**Instructions to follow**
Search the records for the word "Agreement" and copy every line in which it occurs.

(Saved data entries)
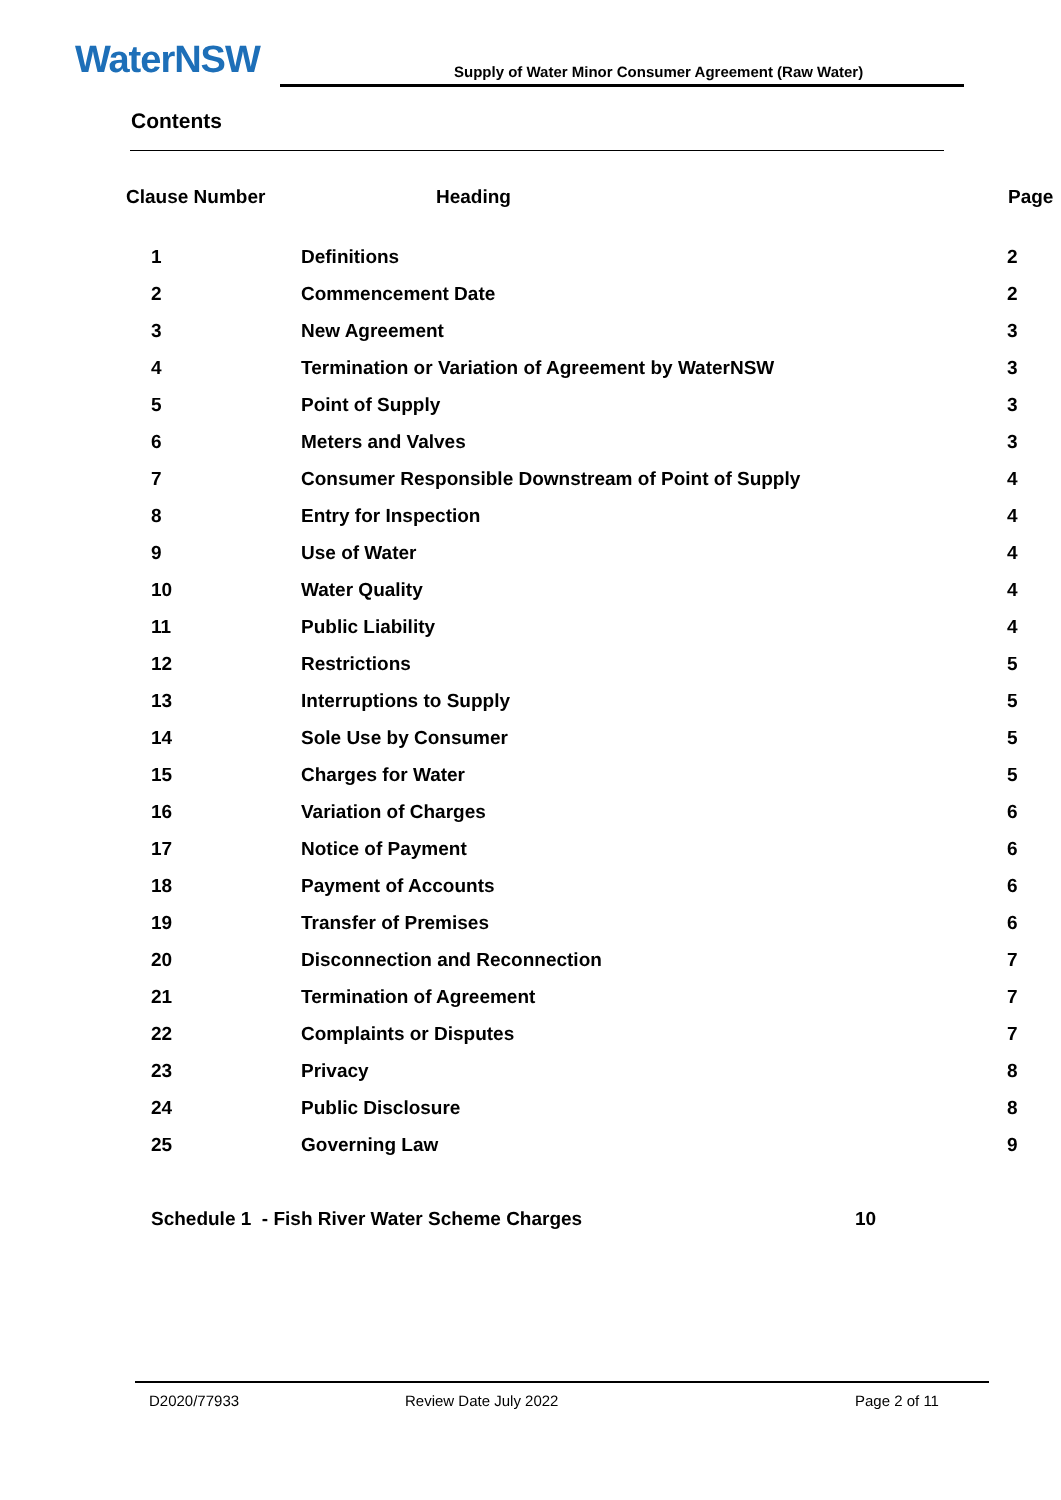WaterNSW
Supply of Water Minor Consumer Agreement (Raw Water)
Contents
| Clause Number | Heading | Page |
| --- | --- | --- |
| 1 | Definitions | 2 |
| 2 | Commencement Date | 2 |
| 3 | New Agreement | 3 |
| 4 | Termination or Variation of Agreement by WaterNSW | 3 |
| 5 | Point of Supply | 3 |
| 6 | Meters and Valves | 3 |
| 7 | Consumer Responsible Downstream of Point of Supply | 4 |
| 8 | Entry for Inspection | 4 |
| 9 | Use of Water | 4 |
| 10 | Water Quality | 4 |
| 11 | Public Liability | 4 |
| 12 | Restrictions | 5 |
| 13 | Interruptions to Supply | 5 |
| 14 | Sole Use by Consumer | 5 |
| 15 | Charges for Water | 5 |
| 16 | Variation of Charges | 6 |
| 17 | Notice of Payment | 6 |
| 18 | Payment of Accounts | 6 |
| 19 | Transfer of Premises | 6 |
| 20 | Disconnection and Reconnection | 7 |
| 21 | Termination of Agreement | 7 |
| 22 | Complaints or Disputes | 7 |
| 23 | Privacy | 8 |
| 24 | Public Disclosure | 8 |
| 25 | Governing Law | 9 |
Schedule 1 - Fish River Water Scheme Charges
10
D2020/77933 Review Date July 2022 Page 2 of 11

**The answer**
Supply of Water Minor Consumer Agreement (Raw Water)
| 3 | New Agreement | 3 |
| 4 | Termination or Variation of Agreement by WaterNSW | 3 |
| 21 | Termination of Agreement | 7 |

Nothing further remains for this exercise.